As the role of hypoxia on mesenchymal stem cells (MSCs) is an emerging topic of MSCs biology, increasing studies are devoted to researching the regulation mechanisms of hypoxia on the biological functions of MSCs. Long non-coding RNAs (lncRNAs) and messenger RNAs (mRNAs) are reported to possess a critical role in regulating MSC biological characteristics. Nonetheless, the specific expression and co-expressed profiles of lncRNAs and mRNAs in human placenta-derived MSCs (hP-MSCs) under hypoxia and underlying mechanism of lncRNAs on hP-MSCs biology are still unknown.

Research motivation

Although some studies have explored the effects of hypoxia on MSCs, the role of lncRNAs in them remains unclear.

Research objectives

In this study, we aimed to reveal the specific expression profiles of lncRNAs in hP-MSCs under hypoxia and initially explored the possible mechanism of lncRNAs on hP-MSCs biology.

Research methods

Here, we used a multigas incubator (92.5% N2, 5%CO2 and 2.5% O2) to mimic a hypoxia condition and observed that hypoxic culture can significantly promote the proliferation potential of hP-MSCs. RNA sequencing technology was applied to identify the exact expression profiles of lncRNAs and mRNAs under hypoxia. After establishment of SNHG16-knockdown and SNHG16-overexpression hP-MSCs, the effect of SNHG16 on proliferation capacity of hP-MSCs was analyzed via cell counting kit-8 and cell cycle analysis.
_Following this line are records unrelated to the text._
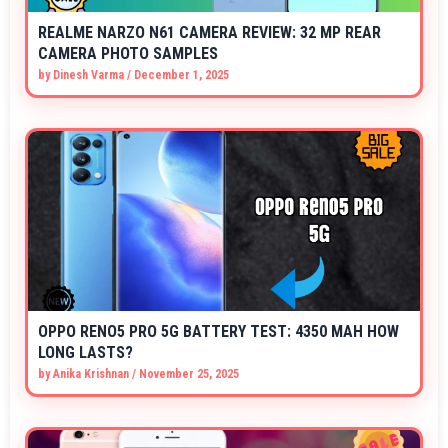
REALME NARZO N61 CAMERA REVIEW: 32 MP REAR
CAMERA PHOTO SAMPLES
by
Dinesh Varma
/
December 1, 2025
OPPO RENO5 PRO 5G BATTERY TEST: 4350 MAH HOW
LONG LASTS?
by
Anika Krishnan
/
November 25, 2025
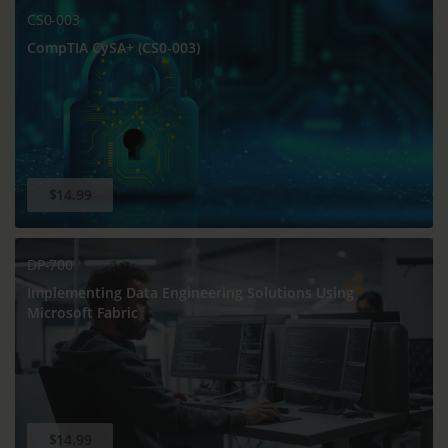
CS0-003
CompTIA CySA+ (CS0-003)
$14.99
DP-700
Implementing Data Engineering Solutions Using
Microsoft Fabric
$14.99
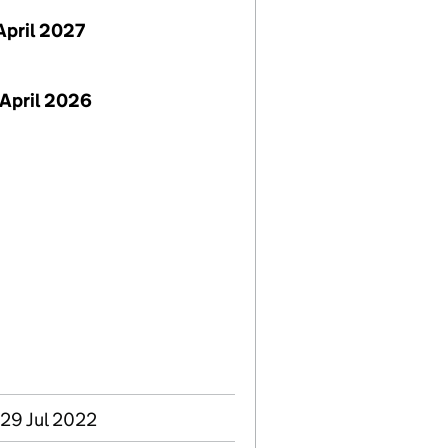
April 2027
April 2026
 29 Jul 2022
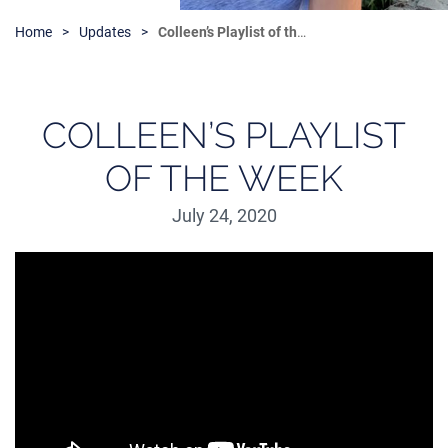
Home
Updates
Colleen’s Playlist of the Week
COLLEEN’S PLAYLIST
OF THE WEEK
July 24, 2020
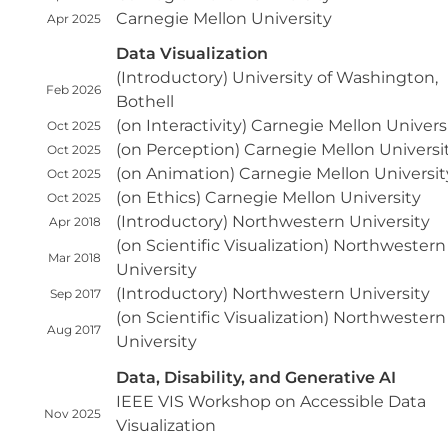
Carnegie Mellon University
Apr 2025
Data Visualization
(Introductory) University of Washington,
Feb 2026
Bothell
(on Interactivity) Carnegie Mellon Univers
Oct 2025
(on Perception) Carnegie Mellon Universi
Oct 2025
(on Animation) Carnegie Mellon Universit
Oct 2025
(on Ethics) Carnegie Mellon University
Oct 2025
(Introductory) Northwestern University
Apr 2018
(on Scientific Visualization) Northwestern
Mar 2018
University
(Introductory) Northwestern University
Sep 2017
(on Scientific Visualization) Northwestern
Aug 2017
University
Data, Disability, and Generative AI
IEEE VIS Workshop on Accessible Data
Nov 2025
Visualization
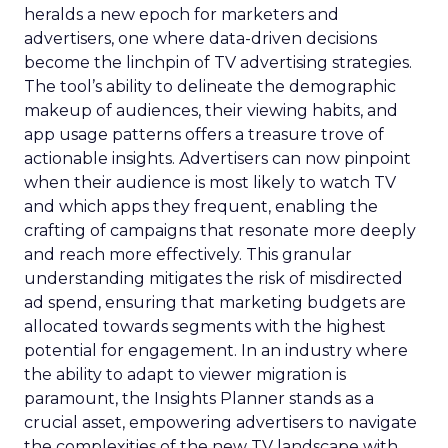
heralds a new epoch for marketers and
advertisers, one where data-driven decisions
become the linchpin of TV advertising strategies.
The tool’s ability to delineate the demographic
makeup of audiences, their viewing habits, and
app usage patterns offers a treasure trove of
actionable insights. Advertisers can now pinpoint
when their audience is most likely to watch TV
and which apps they frequent, enabling the
crafting of campaigns that resonate more deeply
and reach more effectively. This granular
understanding mitigates the risk of misdirected
ad spend, ensuring that marketing budgets are
allocated towards segments with the highest
potential for engagement. In an industry where
the ability to adapt to viewer migration is
paramount, the Insights Planner stands as a
crucial asset, empowering advertisers to navigate
the complexities of the new TV landscape with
Finally, the underlying mechanism was analyzed by western blot.

Research results

We identified 289 differentially expressed lncRNAs and 240 differentially expressed mRNAs between hypoxia group and normoxia group. Among them, the lncRNA SNHG16 was upregulated under hypoxia, which was also validated by reverse transcription polymerase chain reaction. SNHG16 was confirmed to affect hP-MSCs proliferation rates by studying the SNHG16 knockdown model. SNHG16 overexpression could significantly enhance proliferation capacity of hP-MSCs, activate PI3K/AKT pathway, and upregulate the expression of cell cycle-related proteins.

Research conclusions

Our results revealed the specific expression characteristics of lncRNAs and mRNAs in hypoxia-cultured hP-MSCs and identified that hypoxia-responsive lncRNA SNHG16 can promote hP-MSC proliferation through the PI3K/AKT pathway.

Research perspectives

This study may contribute to understanding the role of noncoding RNAs in MSC biology.